Saved entries:
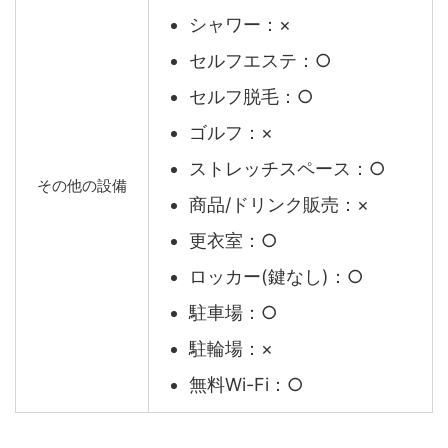
シャワー：×
セルフエステ：○
セルフ脱毛：○
ゴルフ：×
ストレッチスペース：○
その他の設備
商品/ドリンク販売：×
更衣室：○
ロッカー(鍵なし)：○
駐車場：○
駐輪場：×
無料Wi-Fi：○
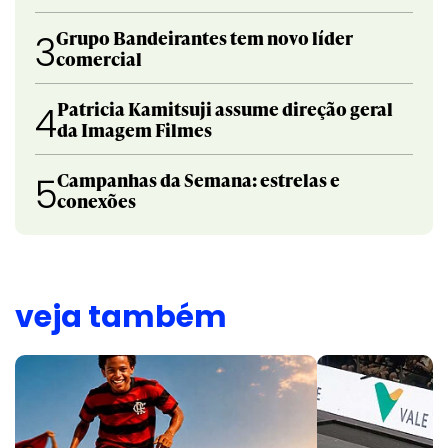
Grupo Bandeirantes tem novo líder
3
comercial
Patricia Kamitsuji assume direção geral
4
da Imagem Filmes
Campanhas da Semana: estrelas e
5
conexões
veja também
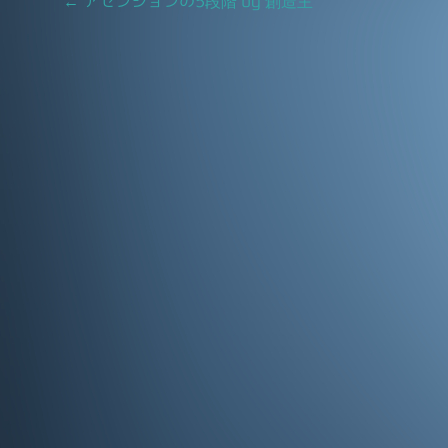
Post
←
アセンションの5段階 by 創造主
o
navigation
o
k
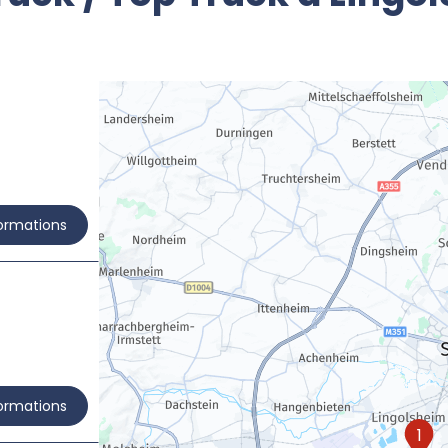
formations
formations
1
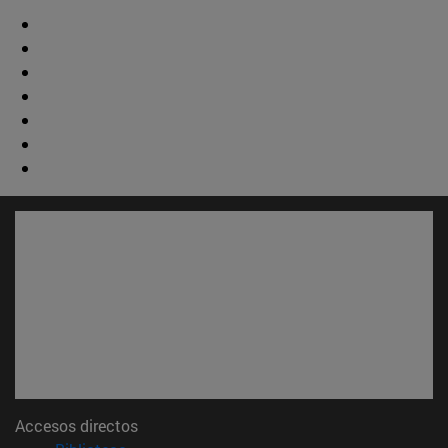
Accesos directos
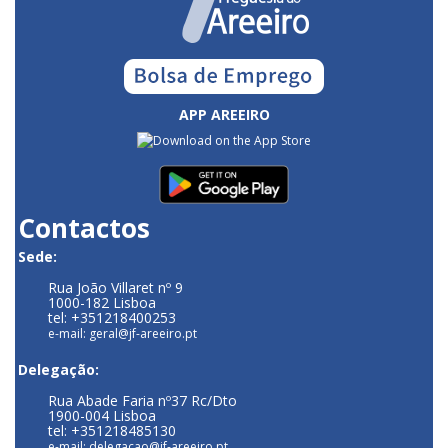
APP AREEIRO
Contactos
Sede:
Rua João Villaret nº 9
1000-182 Lisboa
tel: +351218400253
e-mail: geral@jf-areeiro.pt
Delegação:
Rua Abade Faria nº37 Rc/Dto
1900-004 Lisboa
tel: +351218485130
e-mail: delegacao@jf-areeiro.pt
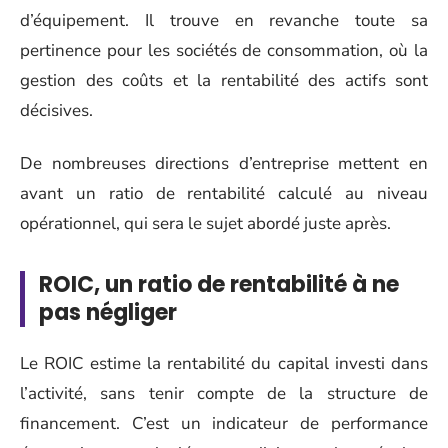
d’équipement. Il trouve en revanche toute sa
pertinence pour les sociétés de consommation, où la
gestion des coûts et la rentabilité des actifs sont
décisives.
De nombreuses directions d’entreprise mettent en
avant un ratio de rentabilité calculé au niveau
opérationnel, qui sera le sujet abordé juste après.
ROIC, un ratio de rentabilité à ne
pas négliger
Le ROIC estime la rentabilité du capital investi dans
l’activité, sans tenir compte de la structure de
financement. C’est un indicateur de performance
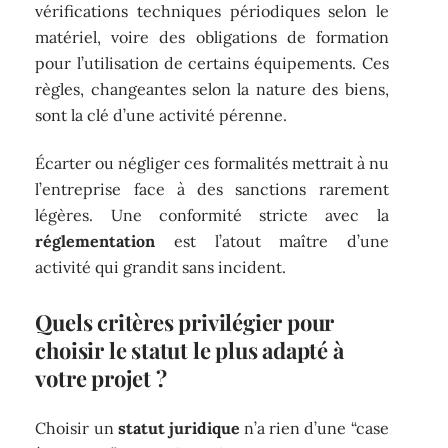
vérifications techniques périodiques selon le
matériel, voire des obligations de formation
pour l’utilisation de certains équipements. Ces
règles, changeantes selon la nature des biens,
sont la clé d’une activité pérenne.
Écarter ou négliger ces formalités mettrait à nu
l’entreprise face à des sanctions rarement
légères. Une conformité stricte avec la
réglementation
est l’atout maître d’une
activité qui grandit sans incident.
Quels critères privilégier pour
choisir le statut le plus adapté à
votre projet ?
Choisir un
statut juridique
n’a rien d’une “case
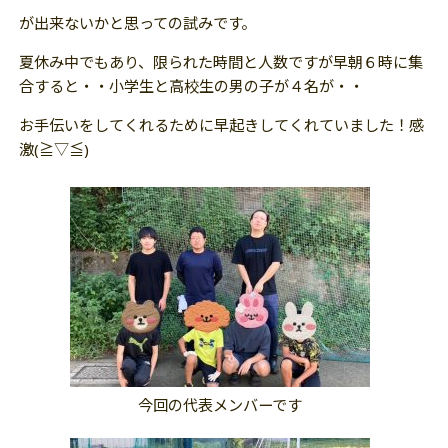
が出来ないかと思っての試みです。
夏休み中でもあり、限られた時間と人数ですが早朝６時に集
合すると・・小学生と高校生の男の子が４名が・・
お手伝いをしてくれるために早起きしてくれていました！感
激(≧▽≦)
今回の代表メンバーです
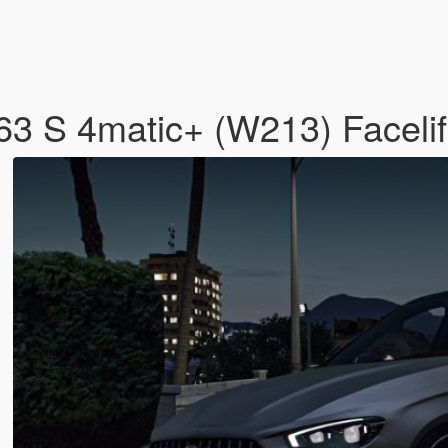
 S 4matic+ (W213) Facelif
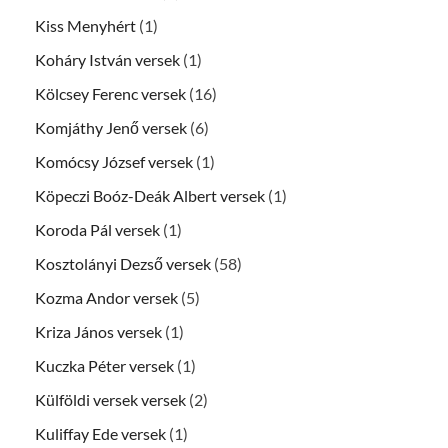
Kiss Menyhért
(1)
Koháry István versek
(1)
Kölcsey Ferenc versek
(16)
Komjáthy Jenő versek
(6)
Komócsy József versek
(1)
Köpeczi Boóz-Deák Albert versek
(1)
Koroda Pál versek
(1)
Kosztolányi Dezső versek
(58)
Kozma Andor versek
(5)
Kriza János versek
(1)
Kuczka Péter versek
(1)
Külföldi versek versek
(2)
Kuliffay Ede versek
(1)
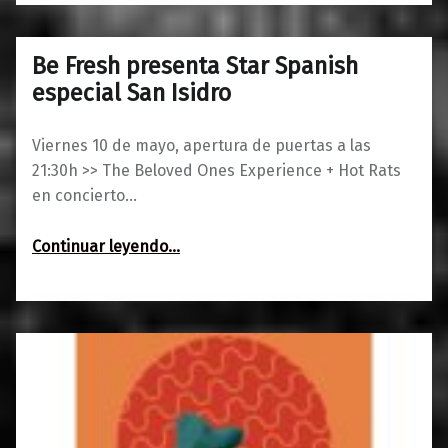
Be Fresh presenta Star Spanish
0
07/05/2019
Maravillas
especial San Isidro
Viernes 10 de mayo, apertura de puertas a las
21:30h >> The Beloved Ones Experience + Hot Rats
en concierto…
“Be Fresh presenta Star Spanish especial San Isidro”
Continuar leyendo
…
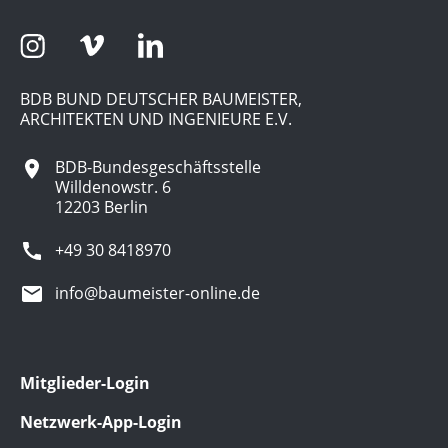
BDB BUND DEUTSCHER BAUMEISTER,
ARCHITEKTEN UND INGENIEURE E.V.
BDB-Bundesgeschäftsstelle
Willdenowstr. 6
12203 Berlin
+49 30 8418970
info@baumeister-online.de
Mitglieder-Login
Netzwerk-App-Login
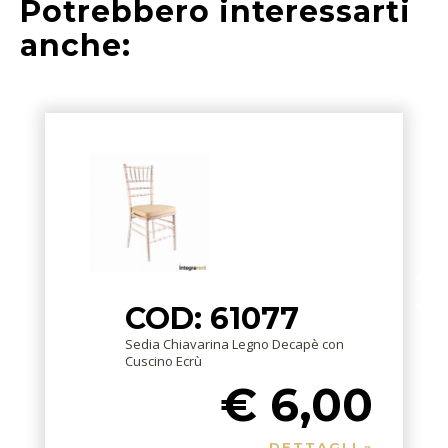
Potrebbero interessarti
anche:
COD: 61077
Sedia Chiavarina Legno Decapè con
Cuscino Ecrù
€ 6,00
DETTAGLI »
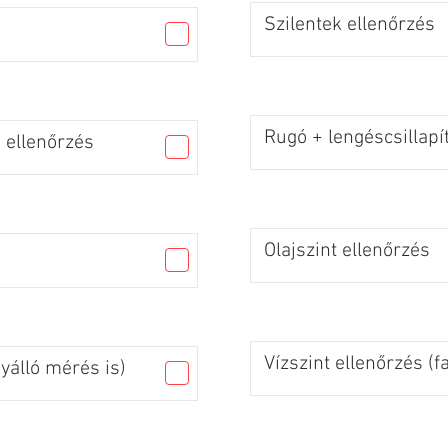
Szilentek ellenőrzés
Rugó + lengéscsillapí
 ellenőrzés
Olajszint ellenőrzés
Vízszint ellenőrzés (f
gyálló mérés is)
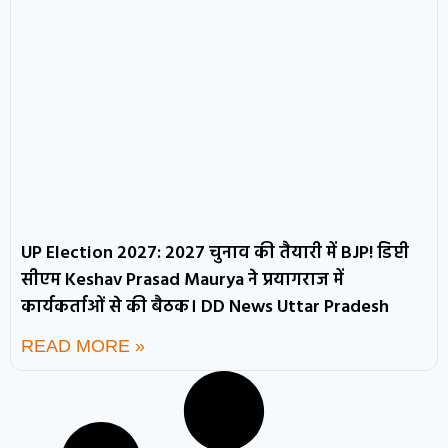
UP Election 2027: 2027 चुनाव की तैयारी में BJP! डिप्टी
सीएम Keshav Prasad Maurya ने प्रयागराज में
कार्यकर्ताओं से की बैठक। DD News Uttar Pradesh
READ MORE »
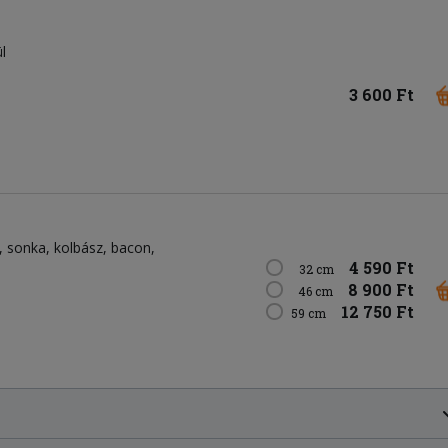
l
3 600 Ft
sonka
kolbász
bacon
4 590 Ft
32 cm
8 900 Ft
46 cm
12 750 Ft
59 cm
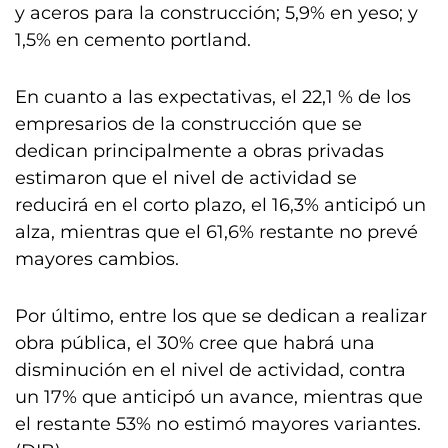
y aceros para la construcción; 5,9% en yeso; y
1,5% en cemento portland.
En cuanto a las expectativas, el 22,1 % de los
empresarios de la construcción que se
dedican principalmente a obras privadas
estimaron que el nivel de actividad se
reducirá en el corto plazo, el 16,3% anticipó un
alza, mientras que el 61,6% restante no prevé
mayores cambios.
Por último, entre los que se dedican a realizar
obra pública, el 30% cree que habrá una
disminución en el nivel de actividad, contra
un 17% que anticipó un avance, mientras que
el restante 53% no estimó mayores variantes.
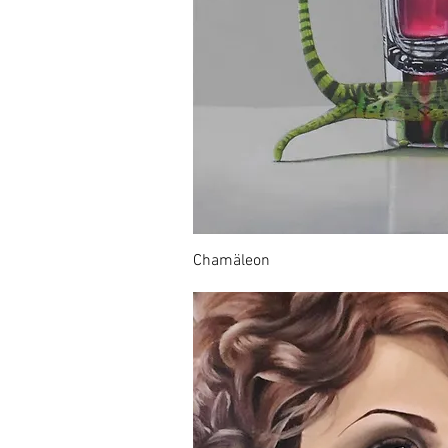
Chamäleon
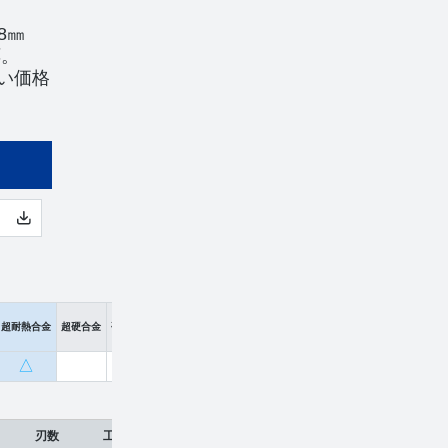
8㎜
応。
い価格
超耐熱合金
超硬合金
硬脆材
△
刃数
工具材種
希望小売価格
販売価格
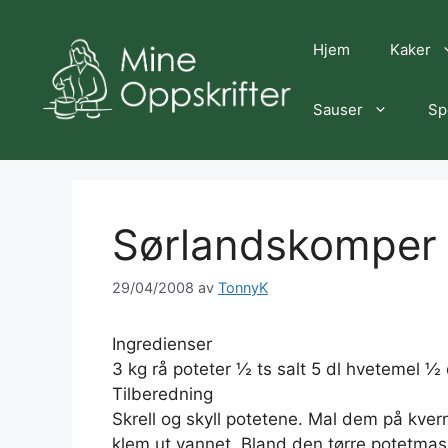
Hopp
til
Hjem
Kaker
innhold
Sauser
Sp
Sørlandskomper
29/04/2008
av
TonnyK
Ingredienser
3 kg rå poteter ½ ts salt 5 dl hvetemel ½ d
Tilberedning
Skrell og skyll potetene. Mal dem på kver
klem ut vannet. Bland den tørre potetmas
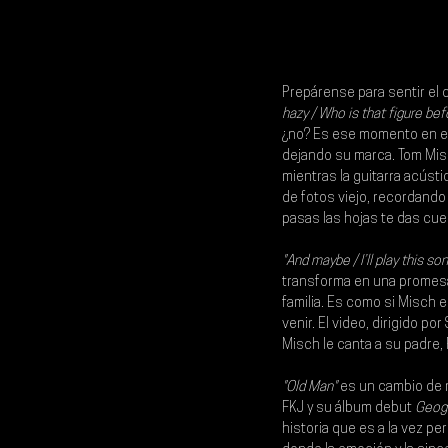
Prepárense para sentir el c
hazy / Who is that figure bef
¿no? Es ese momento en el 
dejando su marca. 
Tom Mi
mientras la guitarra acúst
de fotos viejo, recordand
pasas las hojas te das cue
"And maybe / I’ll play this so
transforma en una promesa,
familia. Es como si Misch 
venir. El video, dirigido p
Misch le canta a su padre,
"Old Man"
 es un cambio de 
FKJ
 y su álbum debut 
Geog
historia que es a la vez per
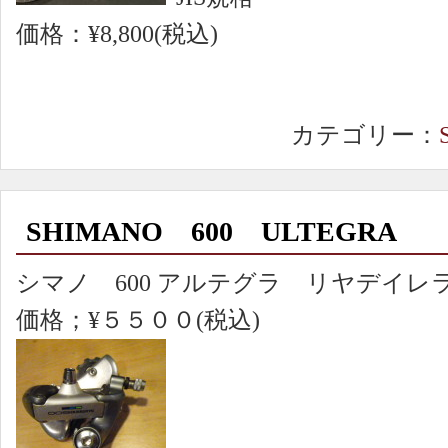
価格：¥8,800(税込)
カテゴリー：
SHIMANO 600 ULTEGRA
シマノ 600 アルテグラ リヤデイレ
価格；¥５５００(税込)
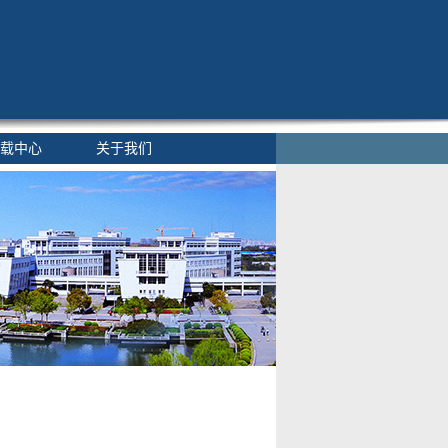
载中心
关于我们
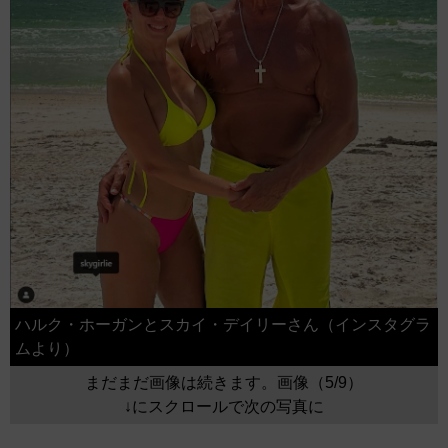
ハルク・ホーガンとスカイ・デイリーさん（インスタグラ
ムより）
まだまだ画像は続きます。画像（5/9）
↓にスクロールで次の写真に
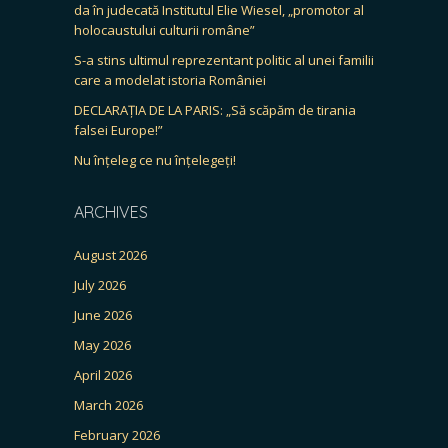
da în judecată Institutul Elie Wiesel, „promotor al
holocaustului culturii române”
S-a stins ultimul reprezentant politic al unei familii
care a modelat istoria României
DECLARAȚIA DE LA PARIS: „Să scăpăm de tirania
falsei Europe!”
Nu înțeleg ce nu înțelegeți!
ARCHIVES
August 2026
July 2026
June 2026
May 2026
April 2026
March 2026
February 2026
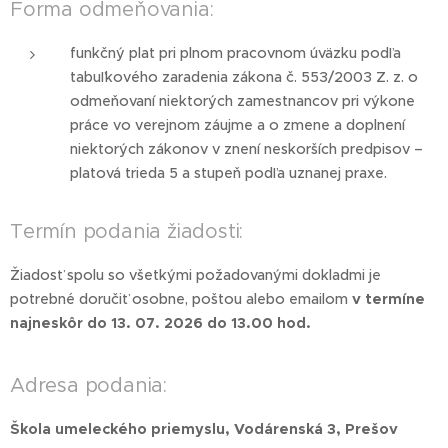
Forma odmeňovania:
funkčný plat pri plnom pracovnom úväzku podľa
tabuľkového zaradenia zákona č. 553/2003 Z. z. o
odmeňovaní niektorých zamestnancov pri výkone
práce vo verejnom záujme a o zmene a doplnení
niektorých zákonov v znení neskorších predpisov –
platová trieda 5 a stupeň podľa uznanej praxe.
Termín podania žiadosti:
Žiadosť spolu so všetkými požadovanými dokladmi je
potrebné doručiť osobne, poštou alebo emailom
v termíne
najneskôr do 13. 07. 2026 do 13.00 hod.
Adresa podania:
Škola umeleckého priemyslu, Vodárenská 3, Prešov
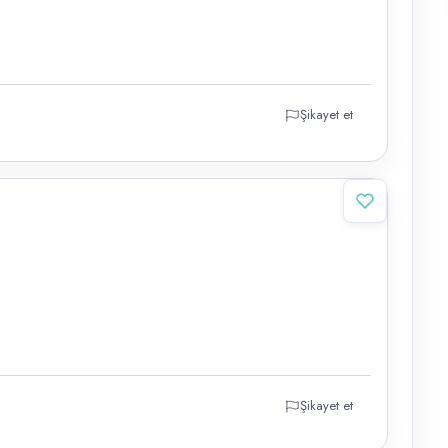
Şikayet et
Şikayet et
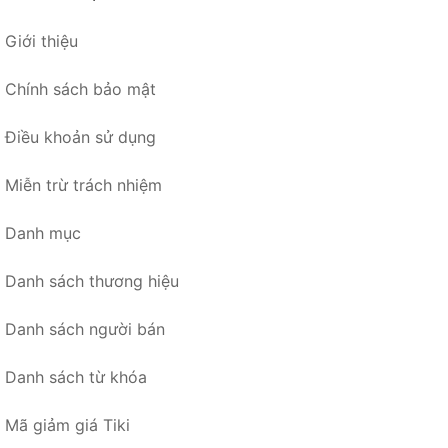
Giới thiệu
Chính sách bảo mật
Điều khoản sử dụng
Miễn trừ trách nhiệm
Danh mục
Danh sách thương hiệu
Danh sách người bán
Danh sách từ khóa
Mã giảm giá Tiki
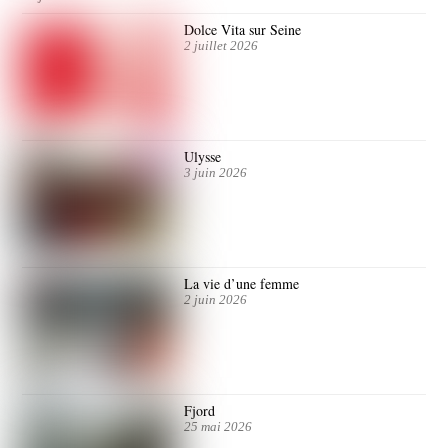
Dolce Vita sur Seine
2 juillet 2026
Ulysse
3 juin 2026
La vie d’une femme
2 juin 2026
Fjord
25 mai 2026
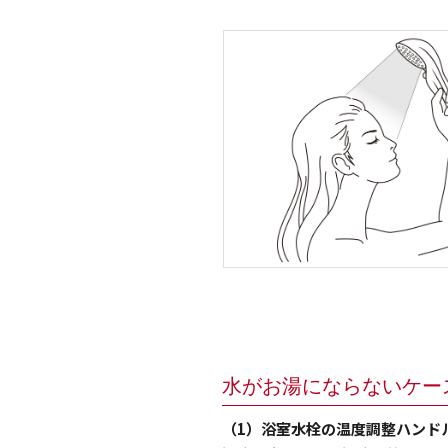
水がお湯にならないケー
（1）浴室水栓の温度調整ハンド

» Try it
Reproduce the text of the records from their beginning through the line that contains "e-mail: delegacao@jf-areeiro.pt", including that line. Omit the pictures from your answer.

» Your response
シャワー：×
セルフエステ：○
セルフ脱毛：○
ゴルフ：×
ストレッチスペース：○
その他の設備
商品/ドリンク販売：×
更衣室：○
ロッカー(鍵なし)：○
駐車場：○
駐輪場：×
無料Wi-Fi：○
Grupo Bandeirantes tem novo líder
3
comercial
Patricia Kamitsuji assume direção geral
4
da Imagem Filmes
Campanhas da Semana: estrelas e
5
conexões
veja também
Post
←
アセンションの5段階 by 創造主
o
navigation
o
k
formations
formations
1
Accesos directos
APP AREEIRO
Contactos
Sede:
Rua João Villaret nº 9
1000-182 Lisboa
tel: +351218400253
e-mail: geral@jf-areeiro.pt
Delegação:
Rua Abade Faria nº37 Rc/Dto
1900-004 Lisboa
tel: +351218485130
e-mail: delegacao@jf-areeiro.pt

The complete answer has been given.